Given request → From the post about shrinking a country's map data for a mobile device, print word for word the part that opens with "Let's take a" and closes with "level at least.".
* Start Passage given *
I have a PBF file that contains the following information about a country:
Nodes, each with their own longitude, latitude and properties; used to store points in a 2D space.
Ways, each with their properties, they are connected through nodes; used to store roads, boundaries.
While this file is only 80 MB in its compressed form, it's 592 MB when uncompressed and stored in a DB.
Yeah, and that's only for one country, Belgium. Imagine storing France, Germany and Italy alongside.
Let's take a single highway for example, from Antwerp through Brussels to Charleroi. This would consist of a ton of nodes to store all the turns in the highway, but do I need all these turns? I doubt it.
Let me tell you what I want to be able to do:
I want to view the map at different zooming levels; major cities, minor cities and street level at least.
I want to be able to get routing information between two points.
I want to be able to compute the nearest road to my GPS location.
Search for a location, by means of an index in the database.
But most importantly, the database shouldn't be too big as it will be stored on a mobile device.
* End Passage given *
* Start Information supplied *
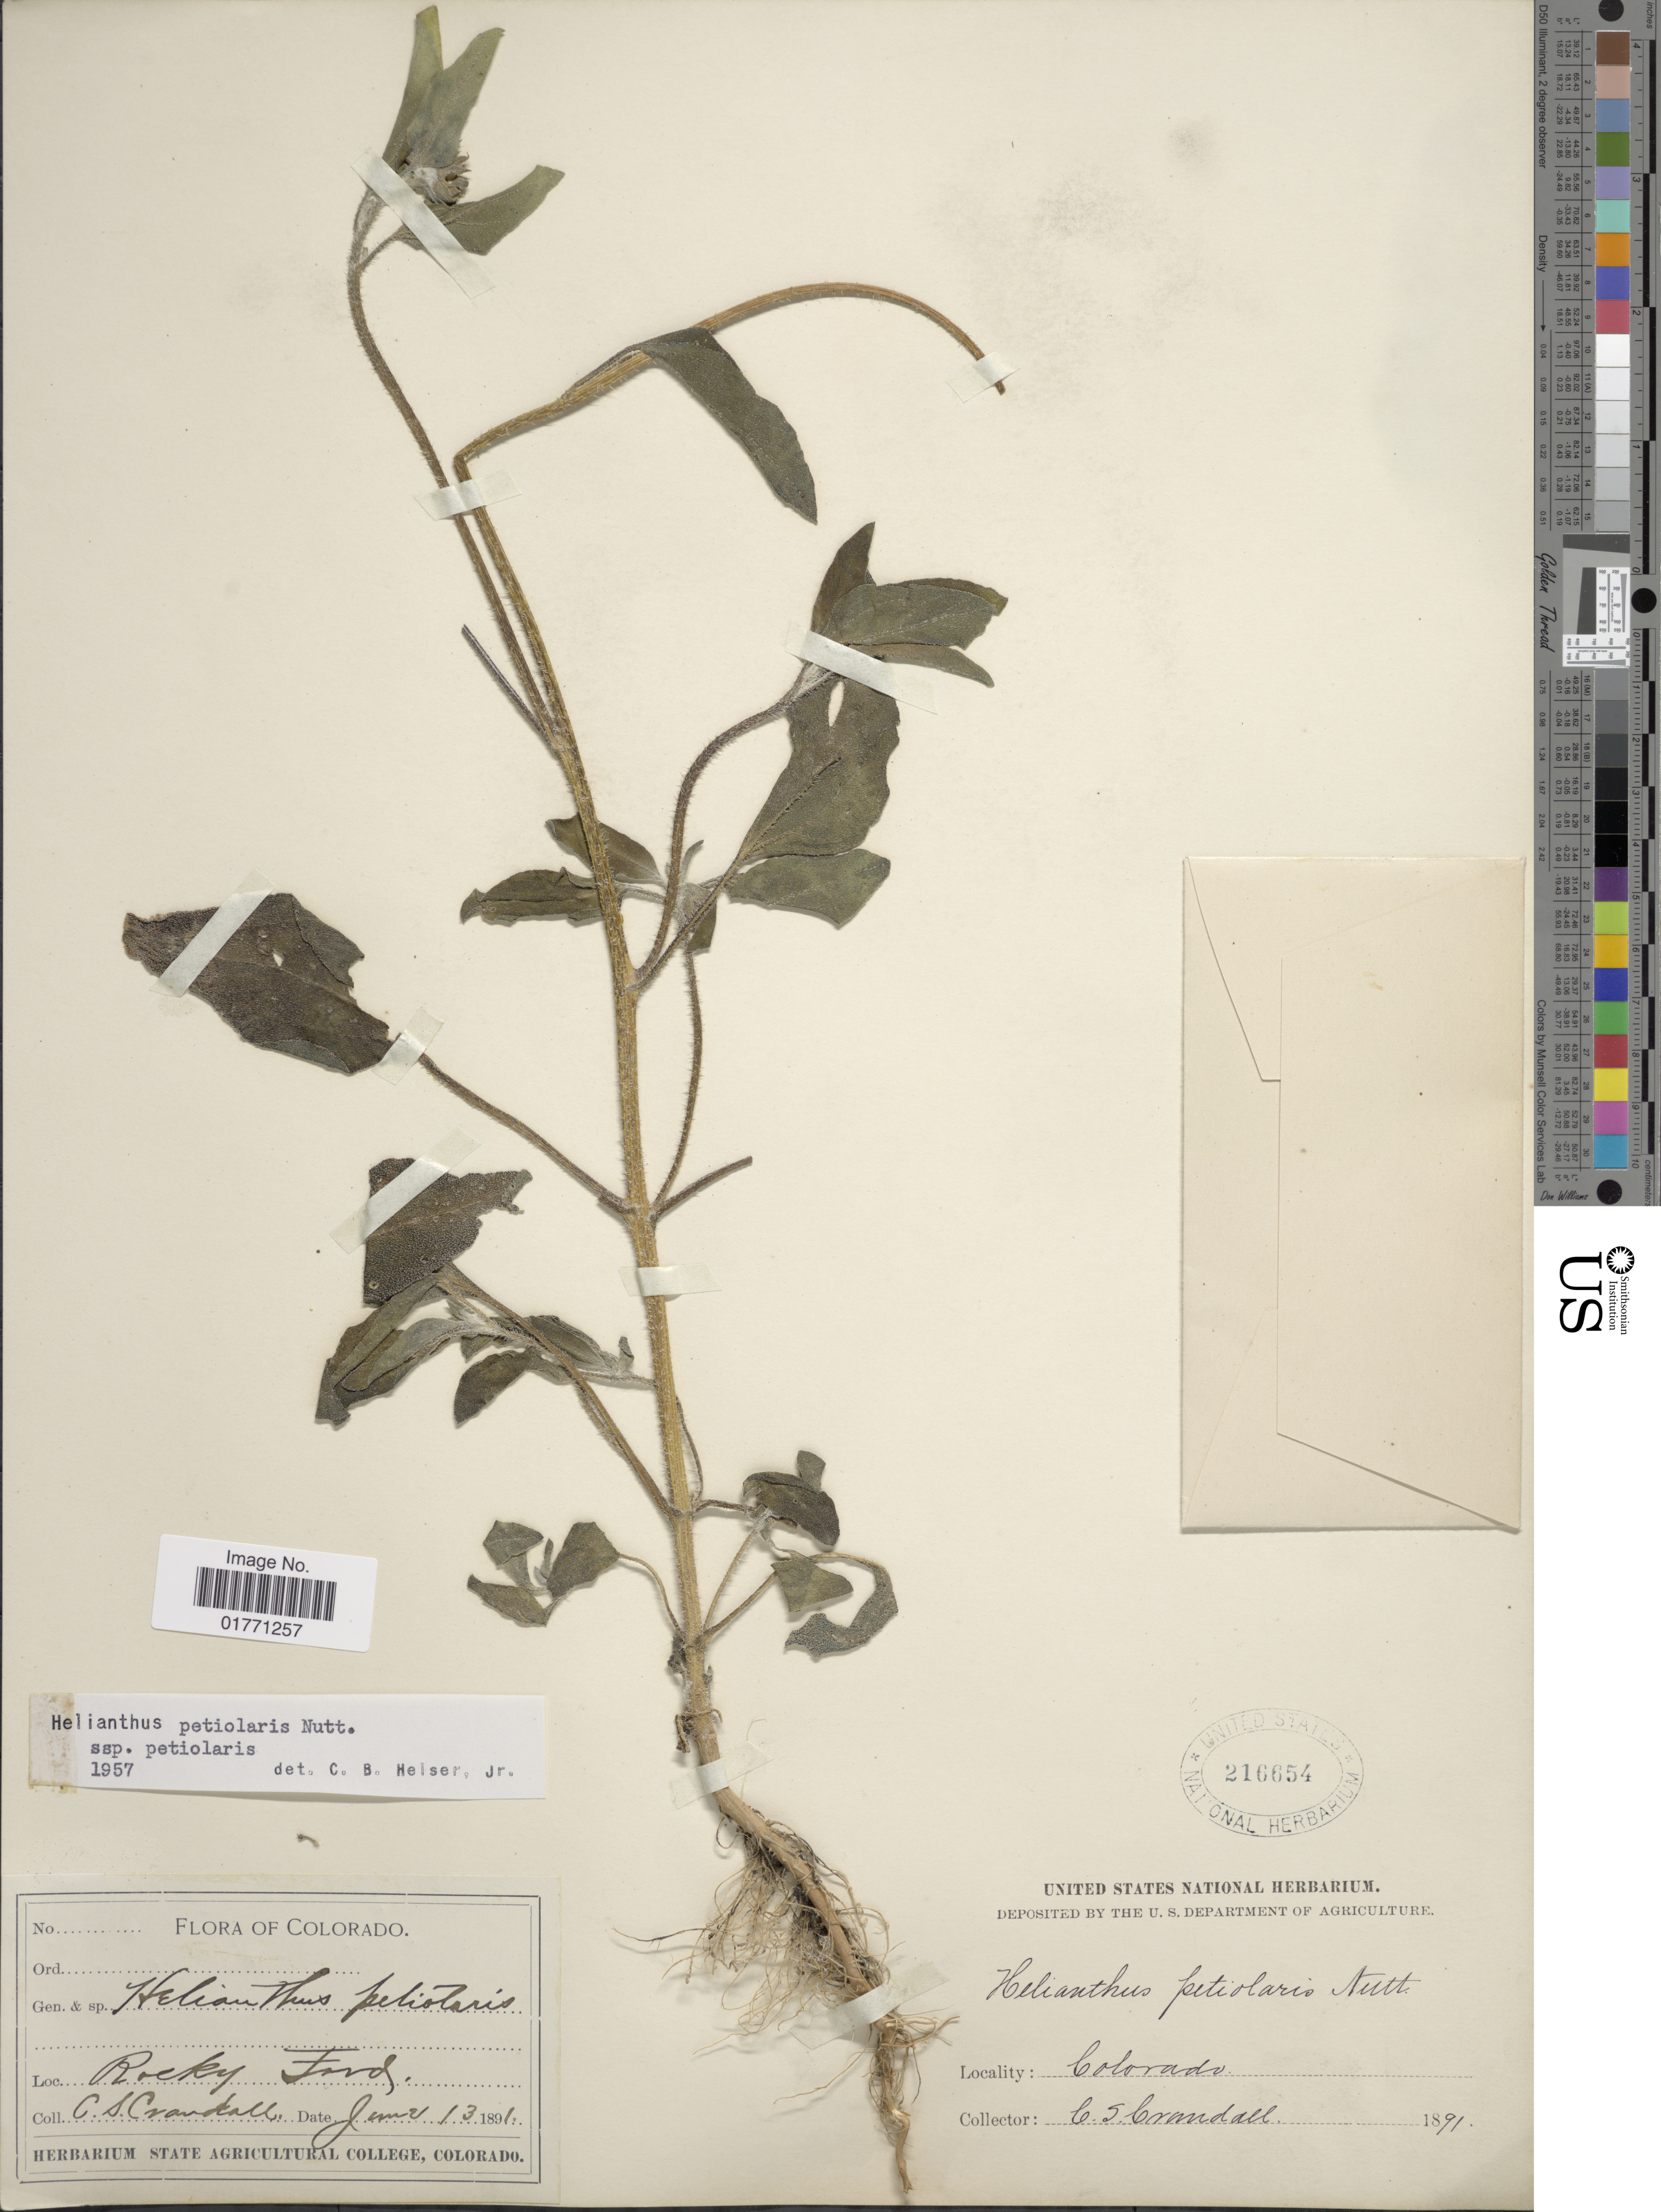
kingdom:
* End Information supplied *
Correct result →
Let's take a single highway for example, from Antwerp through Brussels to Charleroi. This would consist of a ton of nodes to store all the turns in the highway, but do I need all these turns? I doubt it.
Let me tell you what I want to be able to do:
I want to view the map at different zooming levels; major cities, minor cities and street level at least.